LEXINGTON, Ky. (LEX 18) — The trial for a social justice activist began Monday, more than two years after she was charged with five misdemeanor counts related to her alleged actions during Black Lives Matter protests in Lexington.
Sarah Williams, who became a vocal leader during those protests, is charged with inciting a riot, disorderly conduct, resisting arrest, possession of drug paraphernalia, and possession of marijuana.
Williams was one of at least a dozen protesters--including Williams' twin sister April Taylor--arrested and charged in June 2020. Williams is the sole defendant standing trial.
In his opening statement, Fayette County Attorney Larry Roberts took jurors back to June 2020, when he said Williams and Taylor used megaphones to guide the movement of the crowds. Roberts claimed Williams and Taylor rebuffed efforts by Lexington Police command staff to coordinate movements so officers could plan accordingly for traffic purposes.
"It became kind of a cat and mouse game," Roberts said.

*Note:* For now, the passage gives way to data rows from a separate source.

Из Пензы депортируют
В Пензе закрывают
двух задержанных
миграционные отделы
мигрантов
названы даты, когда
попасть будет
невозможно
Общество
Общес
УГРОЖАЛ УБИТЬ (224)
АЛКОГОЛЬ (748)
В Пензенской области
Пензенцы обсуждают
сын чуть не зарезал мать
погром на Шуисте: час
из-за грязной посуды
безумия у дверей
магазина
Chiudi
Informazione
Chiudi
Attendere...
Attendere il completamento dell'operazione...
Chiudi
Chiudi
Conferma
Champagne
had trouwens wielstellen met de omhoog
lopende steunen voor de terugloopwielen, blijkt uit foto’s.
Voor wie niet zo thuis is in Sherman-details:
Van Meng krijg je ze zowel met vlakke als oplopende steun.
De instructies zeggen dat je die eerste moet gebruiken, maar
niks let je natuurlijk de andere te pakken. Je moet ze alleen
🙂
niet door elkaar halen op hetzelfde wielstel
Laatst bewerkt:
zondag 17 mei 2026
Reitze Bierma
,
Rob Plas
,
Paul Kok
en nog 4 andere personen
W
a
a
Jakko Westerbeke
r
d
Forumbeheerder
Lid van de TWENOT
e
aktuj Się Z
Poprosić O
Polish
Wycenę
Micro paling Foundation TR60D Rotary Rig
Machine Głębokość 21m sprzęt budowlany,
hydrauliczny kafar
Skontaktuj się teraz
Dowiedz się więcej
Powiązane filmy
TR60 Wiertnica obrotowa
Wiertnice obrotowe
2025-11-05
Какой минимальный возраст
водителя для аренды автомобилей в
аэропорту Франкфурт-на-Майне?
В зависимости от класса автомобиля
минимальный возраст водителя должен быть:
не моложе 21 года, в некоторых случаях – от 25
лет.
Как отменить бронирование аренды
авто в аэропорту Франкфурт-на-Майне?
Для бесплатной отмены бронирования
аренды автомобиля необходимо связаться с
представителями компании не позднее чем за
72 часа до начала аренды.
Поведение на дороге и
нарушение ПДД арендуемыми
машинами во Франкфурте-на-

Roberts said on the evening of June 13, police officers became "increasingly concerned" about safety at the department's headquarters on West Main Street. At the time, officers placed barriers outside the main door.
Roberts alleged that Williams became "accusatory of the police" for putting up the barriers. He suggested that her public denouncement of the barriers caused tension to heighten in the crowds. He outlined an incident when protesters cut zip ties to breach the barriers.

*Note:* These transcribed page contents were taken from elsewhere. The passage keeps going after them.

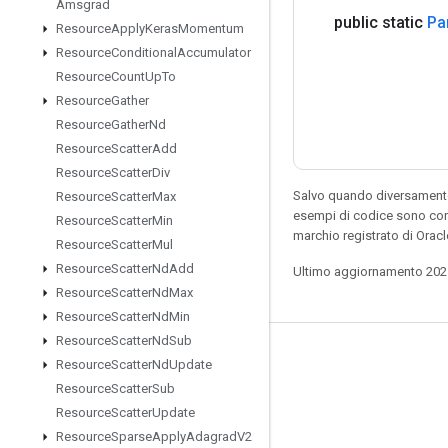
Amsgrad
public static
Pa
Resource
Apply
Keras
Momentum
Resource
Conditional
Accumulator
Resource
Count
Up
To
Resource
Gather
Resource
Gather
Nd
Resource
Scatter
Add
Resource
Scatter
Div
Salvo quando diversamente 
Resource
Scatter
Max
esempi di codice sono con
Resource
Scatter
Min
marchio registrato di Orac
Resource
Scatter
Mul
Resource
Scatter
Nd
Add
Ultimo aggiornamento 202
Resource
Scatter
Nd
Max
Resource
Scatter
Nd
Min
Resource
Scatter
Nd
Sub
Resta connesso
Resource
Scatter
Nd
Update
Resource
Scatter
Sub
Blog
Resource
Scatter
Update
Forum
Resource
Sparse
Apply
Adagrad
V2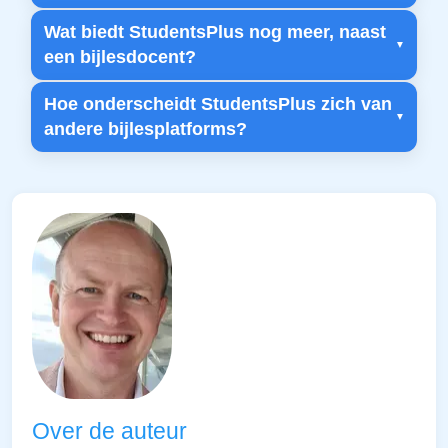
Wat biedt StudentsPlus nog meer, naast
een bijlesdocent?
Hoe onderscheidt StudentsPlus zich van
andere bijlesplatforms?
Over de auteur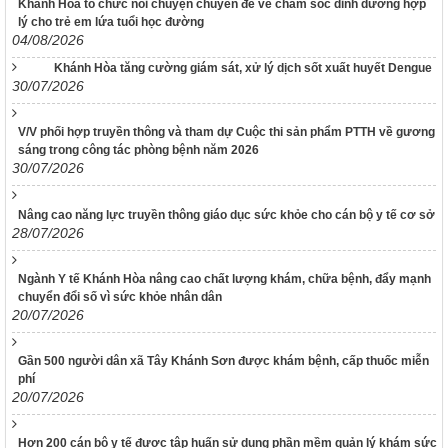
Khánh Hòa tổ chức nói chuyện chuyên đề về chăm sóc dinh dưỡng hợp
LUẬT XỬ LÝ VI PHẠM HÀNH CHÍNH
lý cho trẻ em lứa tuổi học đường
04/08/2026
190/2025/NĐ-CP
Nghị định Sửa đổi, bổ sung một số điều của Nghị định số
Khánh Hòa tăng cường giám sát, xử lý dịch sốt xuất huyết Dengue
118/2021/NĐ-CP ngày 23 tháng 12 năm 2021 của Chính phủ
30/07/2026
quy định chi tiết một số điều và biện pháp thi hành Luật Xử lý
vi phạm hành chính được sửa đổi, bổ sung theo Nghị định số
V/V phối hợp truyền thông và tham dự Cuộc thi sản phẩm PTTH về gương
68/2025/NĐ-CP ngày 18 tháng 3 năm 2025 của Chính phủ và
sáng trong công tác phòng bệnh năm 2026
Nghị định số 120/2021/NĐ-CP ngày 24 tháng 12 năm 2021
30/07/2026
của Chính phủ quy định chế độ áp dụng biện pháp xử lý hành
chính giáo dục tại xã, phường, thị trấn
Nâng cao năng lực truyền thông giáo dục sức khỏe cho cán bộ y tế cơ sở
189/2025/NĐ-CP
28/07/2026
Nghị định Quy định chi tiết Luật Xử lý vi phạm hành chính về
thẩm quyền xử phạt vi phạm hành chính
Ngành Y tế Khánh Hòa nâng cao chất lượng khám, chữa bệnh, đẩy mạnh
318/VPCQTT
chuyển đổi số vì sức khỏe nhân dân
V/v định hướng công tác tuyên truyền, đấu tranh phản bác về
20/07/2026
nhân quyền tháng 01/2026
Gần 500 người dân xã Tây Khánh Sơn được khám bệnh, cấp thuốc miễn
1265/HD-BCĐ
phí
HƯỚNG DẪN QUẢN LÝ NGƯỜI MẮC COVID-19 TẠI NHÀ
20/07/2026
38/TB-UBND
Kết luận của UBND tỉnh Nguyễn Tấn Tuân kiêm Trưởng Ban
Hơn 200 cán bộ y tế được tập huấn sử dụng phần mềm quản lý khám sức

While Roberts laid out his opening arguments, he stopped at times to make concessions.
"There's no suggestion in this case that Ms. Williams or her sister participated in any acts of damage or injury to any people," Roberts acknowledged.

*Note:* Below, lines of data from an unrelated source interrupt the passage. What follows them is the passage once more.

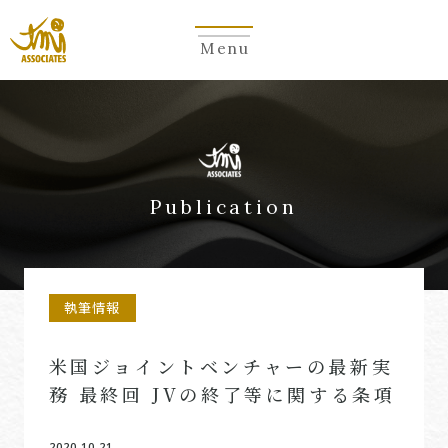
Menu
Publication
執筆情報
米国ジョイントベンチャーの最新実
務 最終回 JVの終了等に関する条項
2020.10.21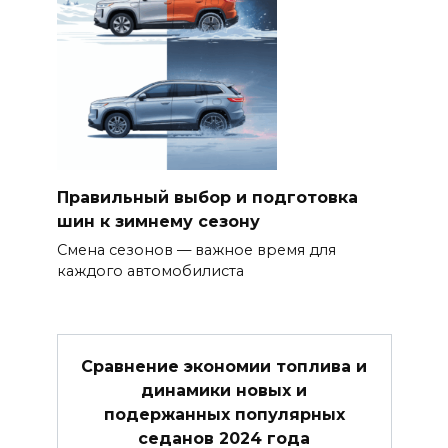
Правильный выбор и подготовка
шин к зимнему сезону
Смена сезонов — важное время для
каждого автомобилиста
Сравнение экономии топлива и
динамики новых и
подержанных популярных
седанов 2024 года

Daniel Whitley, Williams' defense attorney, seized on those comments in his opening argument.
"This is about someone not agreeing with a political free speech and figuring out creative ways to punish it," Whitley argued. "Ms. Williams, in my opinion--and I think the evidence shows--is somewhat of a political prisoner."
Whitley argued that Williams has been targeted for her past comments about contract negotiations between the city of Lexington and the Fraternal Order of Police.
"This case is not about Ms. Williams being unpleasant or rocking your horse town's political climate," Whitley said. "This was about Ms. Williams and the FOP."
Shortly after open arguments wrapped up, Judge John Tackett motioned toward the gallery, where April Taylor was sitting.
LEX 18 crews saw Taylor approach the bench, along with lawyers on both sides, before quickly walking away, voicing her frustration at Roberts.
We later learned Judge Tackett informed Taylor that she was issued a subpoena by Roberts' office to testify against her sister.
William Davis, Taylor's lawyer, later confirmed to LEX 18 that he was also caught off guard by the subpoena.
The subpoena will be at the heart of a hearing before the trial resumes Tuesday. Davis and Williams' defense attorney will attempt to get the subpoena dismissed.
After the first day of the trial ended, Williams told LEX 18 that she felt good. When asked about the subpoena given to her sister, Williams said she believes Taylor would invoke her fifth amendment right if compelled to testify.